Aufgabenstellung:
Setzen Sie den Text über die Stadt Barrancabermeja im Anschluss an seinen letzten Satz fort.

Textabschnitt:
------------------------------------

28 Februar 2014

Barrancabermeja – Hort des Paramilitarismus


Barrancabermeja ist eine Industriestadt in der Provinz Santander. Die Stadt ist für ihre Erdölindustrie bekannt, denn hier befinden sich am Río Magdalena die größten Erdölraffinerien des Landes. War die Stadt bis in Ende der 1980er Jahre für ihren Proletarismus und Politisierung bekannt, so übernahmen später paramilitärische Gruppen die Macht und sorgen bis heute für ein Klima der Angst und Bedrohung.

Mit 230.000 Einwohnern ist die Stadt Barrancabermeja zwar nicht sehr groß, doch durch ihre erdölverarbeitende Industrie und ihre zentrale Lage war sie seit jeher ein wichtiger Industriestandort. Am Ufer des größten Flusses Kolumbiens gelegen, wurde die Stadt mit dem Hafen ein Kommunikations- und Transportzentrum. Von der Holz- und weiterverarbeitenden Industrie änderte sich das Stadtbild mit der Industrialisierung des Landes und den ersten Erdölfunden hin zu einer modernen Industriestadt, in der das Erdöl das maßgebliche Industrieprodukt wurde. Mit Beginn des 20. Jahrhunderts vereinbarte man die ersten Förderkonzessionen und mit der Tropical Oil Company begann die Förderung des schwarzen Goldes.

Die Erdölindustrie sorgte nicht nur für den wirtschaftlichen Aufschwung, sondern mit dem immer stärkeren Ausbau wandelte sich auch das innere und äußere Erscheinungsbild der Stadt. Neue Viertel entstanden, in denen die Arbeiter und ihre Familien untergebracht wurden und meist nach langen Bitten und Kämpfen entstand die dazu nötige Infrastruktur wie die Verbindung der Viertel, Schulen, ein Krankenhaus und andere Einrichtungen. Mitte der 1970er Jahre nahm die Stadt den vierten Platz in der Liste der Städte ein, die die meisten marginalen Viertel und sozialen Probleme hatten. Gab es 1970 36 Stadtviertel, so waren es 1980 schon 48 und 1990 mehr als 120. Die Hälfte der 120 Viertel war auf illegale Weise entstanden und von den Behörden nicht genehmigt.

Auch die Einwohnerschaft war stark geprägt von den sozialen Arbeits- und Lebensbedingungen. Die Stadt wurde eine Hochburg der kommunistischen und gewerkschaftlichen Ideen sowie der verschiedensten politischen Gruppierungen. Die soziale Misere und die Arbeit in der Erdölindustrie schärften den Arbeitern und Familien den Blick für die Notwendigkeit von politischen und sozialen Veränderungen. In den 1980er und 1990er Jahren sorgten Entlassungen und der Zuzug der Landbevölkerung, vor allem vom Land vertriebene Menschen aus dem Magdalena Medio, für ein Ansteigen der Arbeitslosigkeit und weiterer Probleme. Kein Wunder also, dass Guerillagruppen wie FARC-EP, ELN und EPL hier einen großen Zulauf hatten.

------------------------------------

Einträge des Datensatzes:
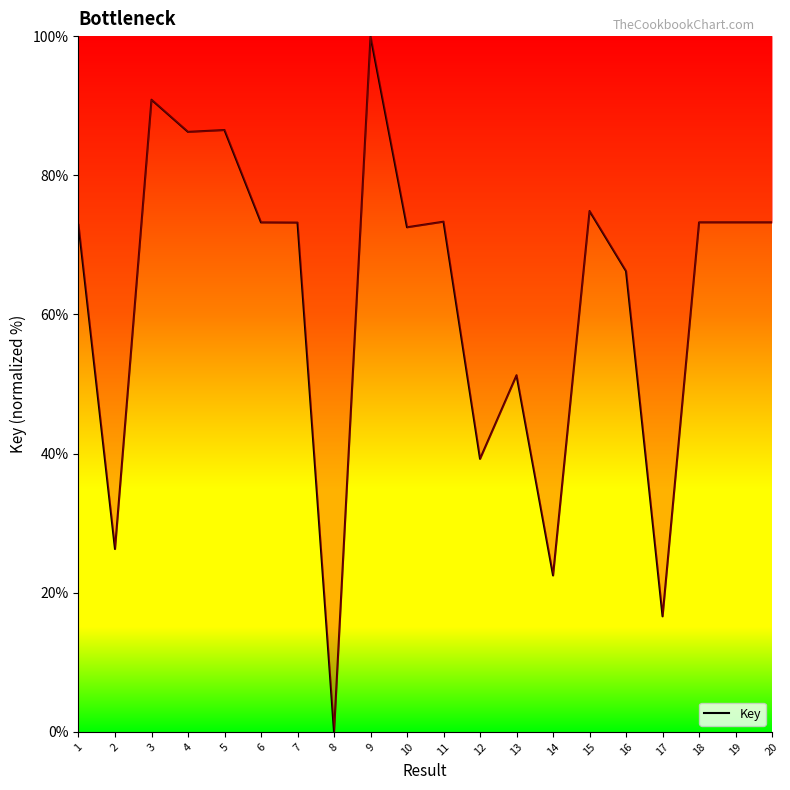

At which category does the chart reach its peak across all series?

9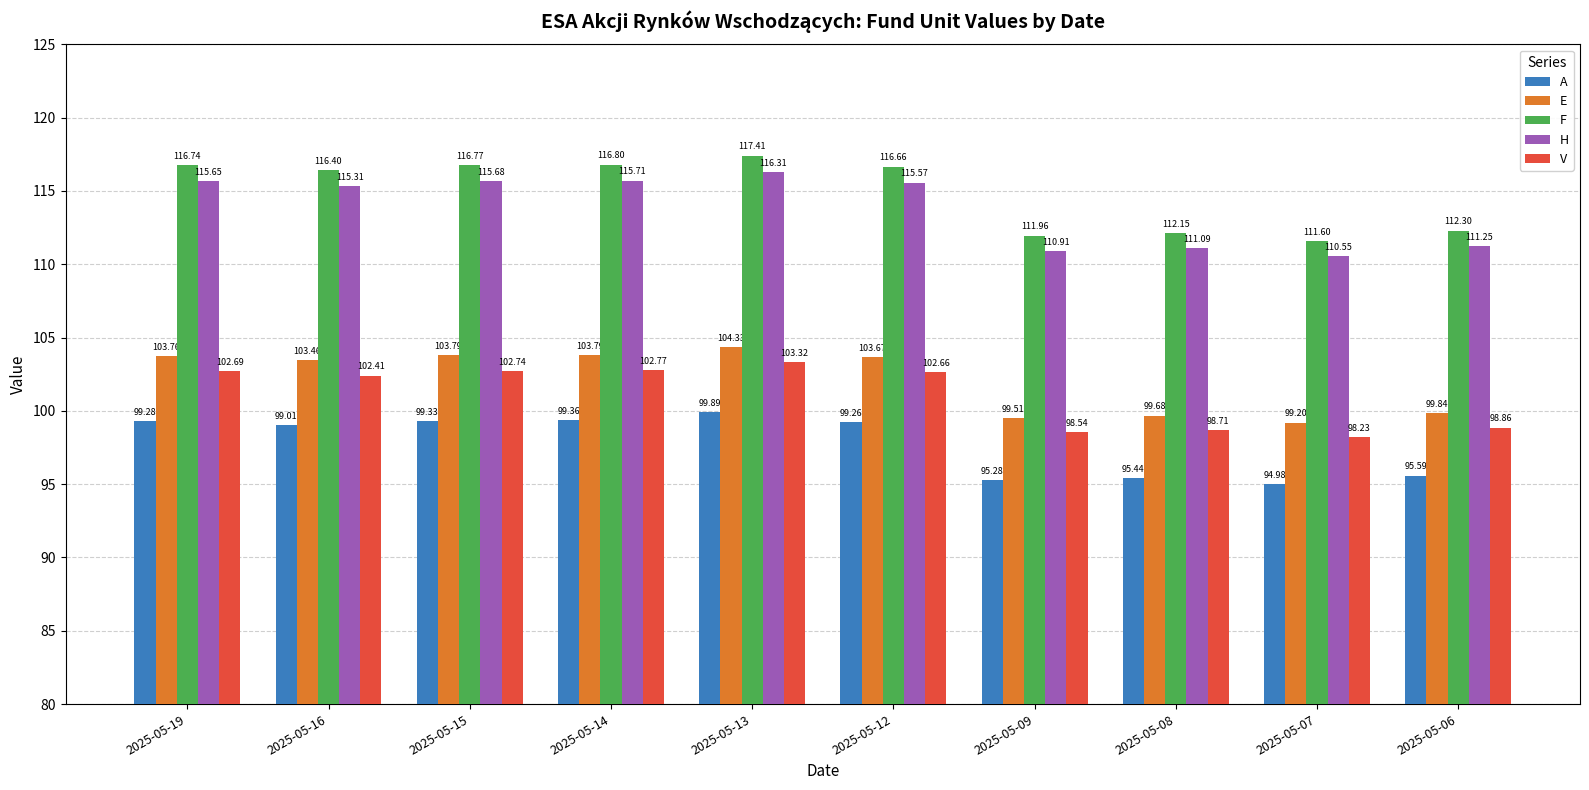

Rank the series by their maximum value, from lowest to highest.

A, V, E, H, F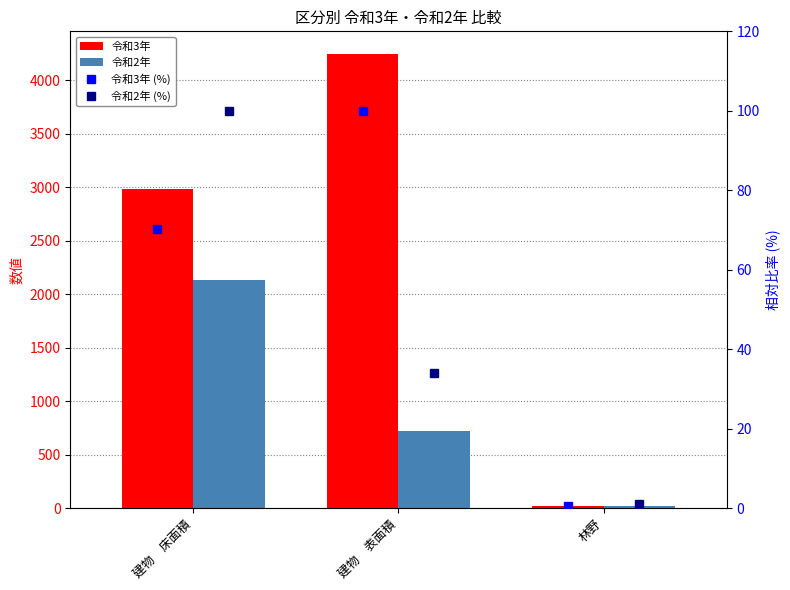

At which category is the sum across all series the highest?

建物　床面積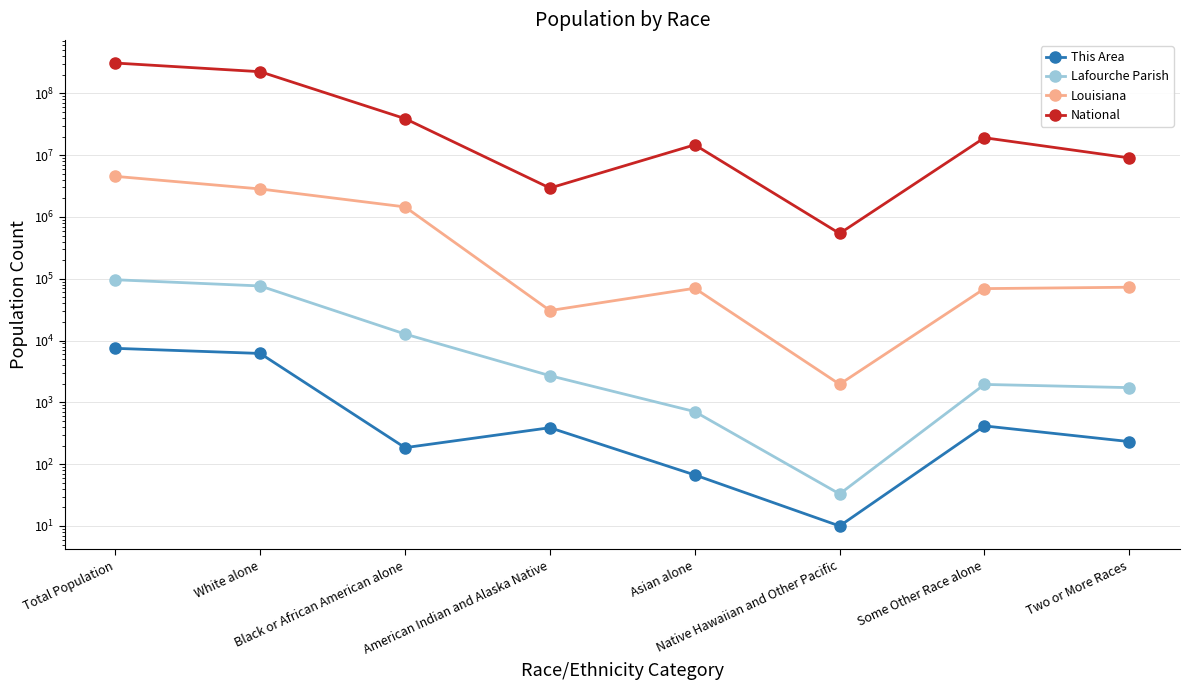

What are all the series names shown in the legend?

This Area, Lafourche Parish, Louisiana, National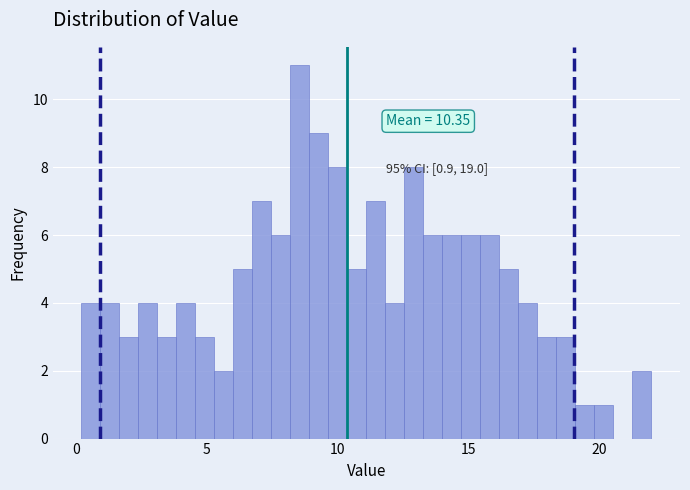

Around what value on the x-axis is the tallest bar? Give the approximate position of its centre, as read against the axis.

8.5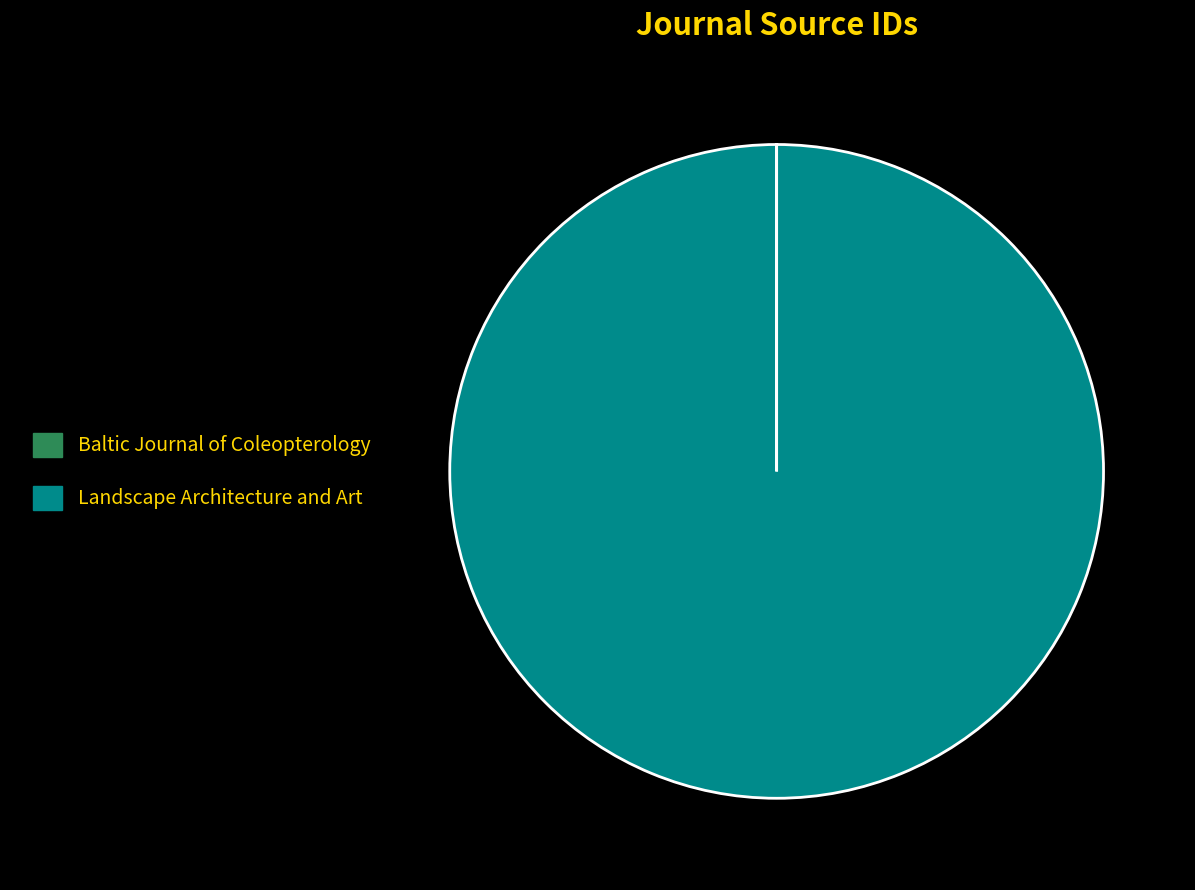

Is it true that Landscape Architecture and Art is 100% of the pie?

True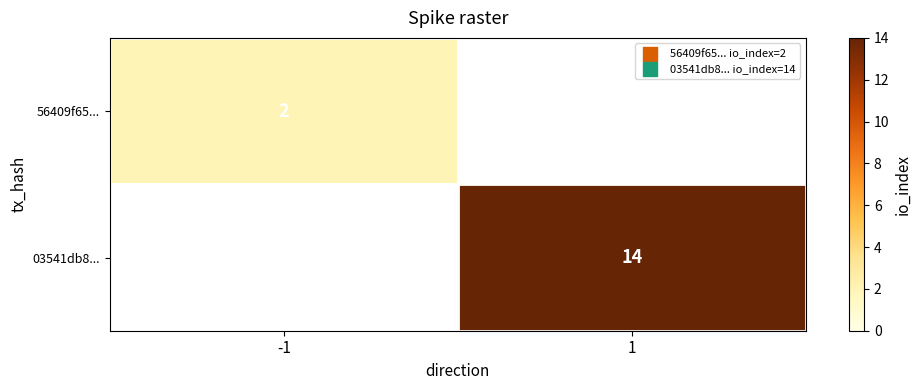

At how many categories does at least one series exceed 12?

1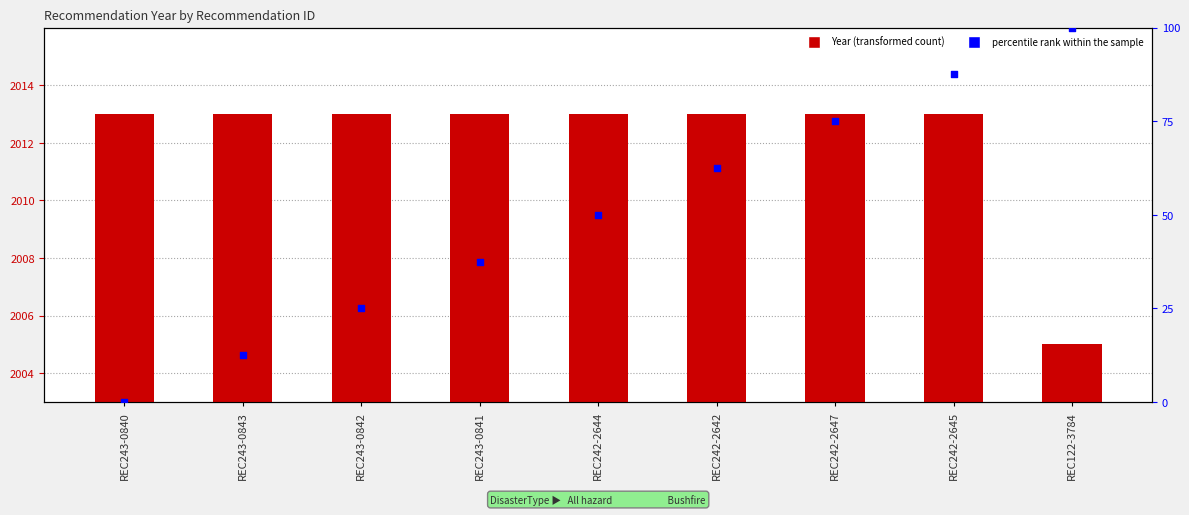

Which series has the largest total across all categories?

Year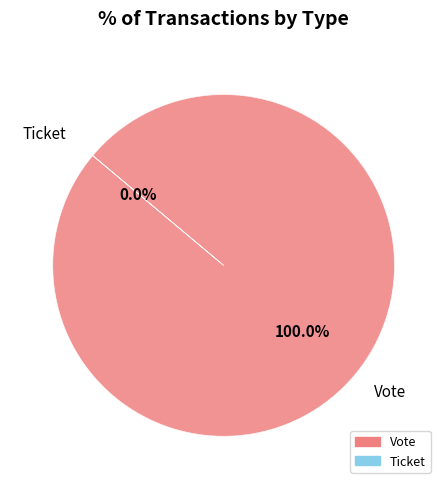

How much of the chart is everything except Ticket (io_index=0)?

100.0%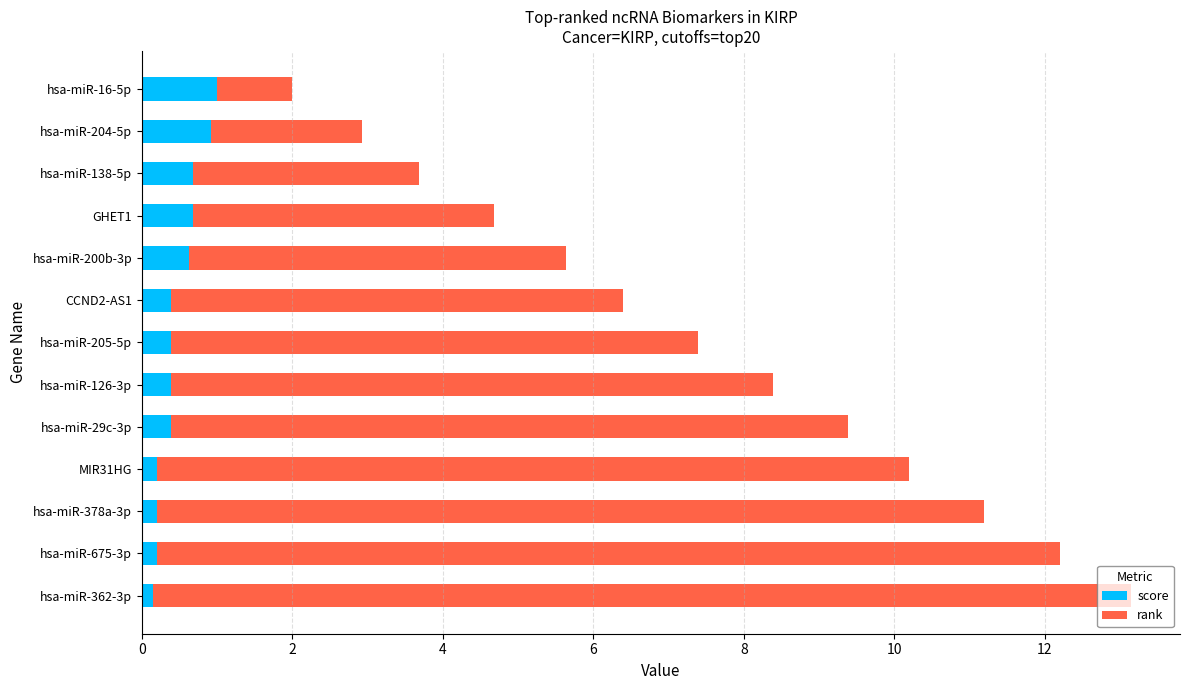

The score series shows 0.2 at hsa-miR-675-3p. True or false?

True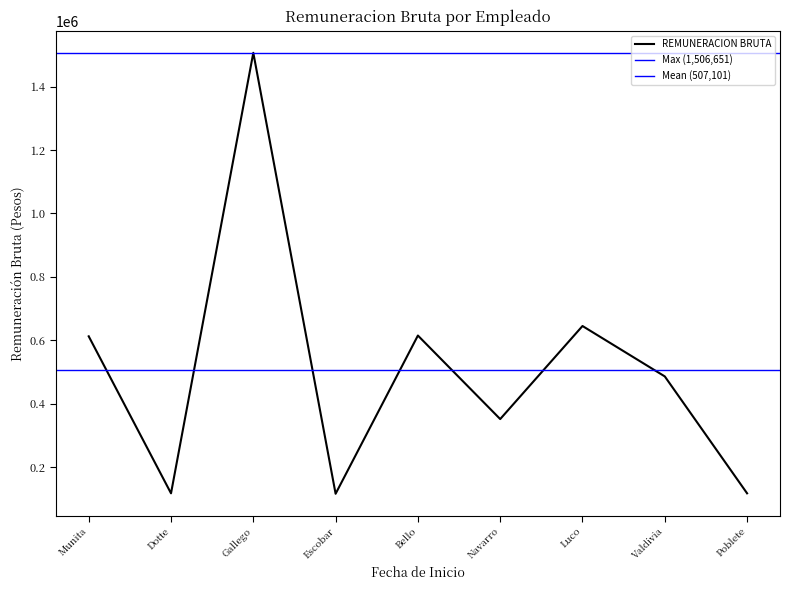

True or false: the data has more than 0 interior local peaks.

True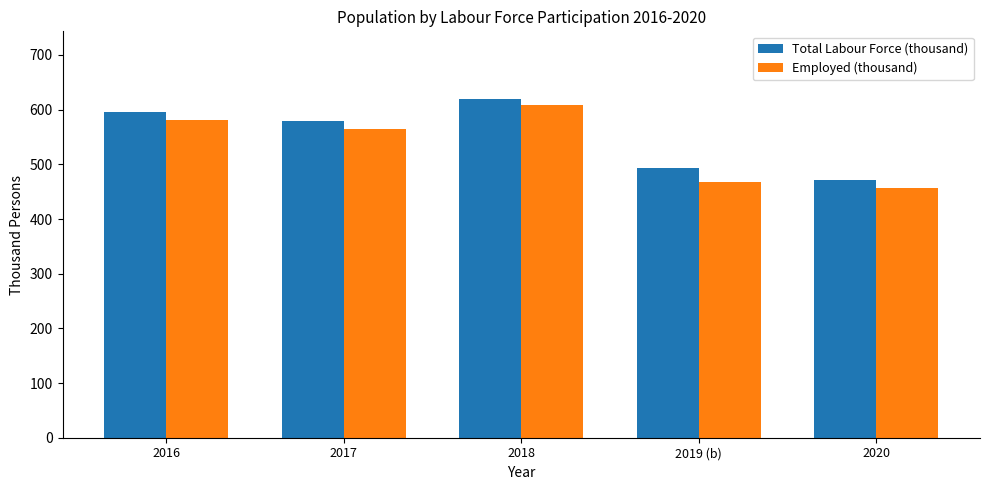

How many values in the Employed (thousand) series are below 565?

2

------------------------------------

Antwort zur Aufgabe:
Die Firma Ecopetrol, Kolumbiens halbstaatliche Erdölfördergesellschaft, verschärfte die Situation und die sozialen Kämpfe vor Ort. Um den Arbeitskämpfen und den sozialen Kämpfen in der Stadt Herr werden zu können engagierten sie paramilitärische Einheiten und das staatliche Militär. Die Bevölkerung wiederum sucht den Schutz bei den Guerillabewegungen, die ihrerseits Milizen in der Stadt aufbauten und durch nahe Fronten in der Gegend vertreten waren. Die Kämpfe der Guerilla für die Rechte der Bevölkerung standen also ganz im Sinne der Tradition einer kämpferischen Stadt, die sich nun gegen die Privatisierung, gegen die Sklaverei der transnationalen Konzerne und der Militarisierung der Stadt auflehnte.

Schnell machte in Kolumbien die Runde, dass Barrancabermeja unter Einfluss der Guerilla stehe. Dabei wurde die gesamte Bevölkerung der Stadt stigmatisiert. Sicherlich hatte die Guerilla großen Rückhalt unter den Leuten, doch sorgte die soziale Situation und die Repression der Regierung erst dafür, dass die Leute aufbegehrten. In den 1990er Jahren war die FARC-EP mittlerweile so erstarkt, dass ein offener Krieg durch die Paramilitärs ausgerufen wurde. Eine Front der EPL, deren großer Teil sich ab 1990 kurz nach den Friedensgesprächen von M-19, EPL und anderen Gruppen mit der Regierung demobilisieren ließ, schloss sich der FARC-EP an. In der Guerilla sahen sie die einzige Möglichkeit zur Verteidigung ihrer Interessen.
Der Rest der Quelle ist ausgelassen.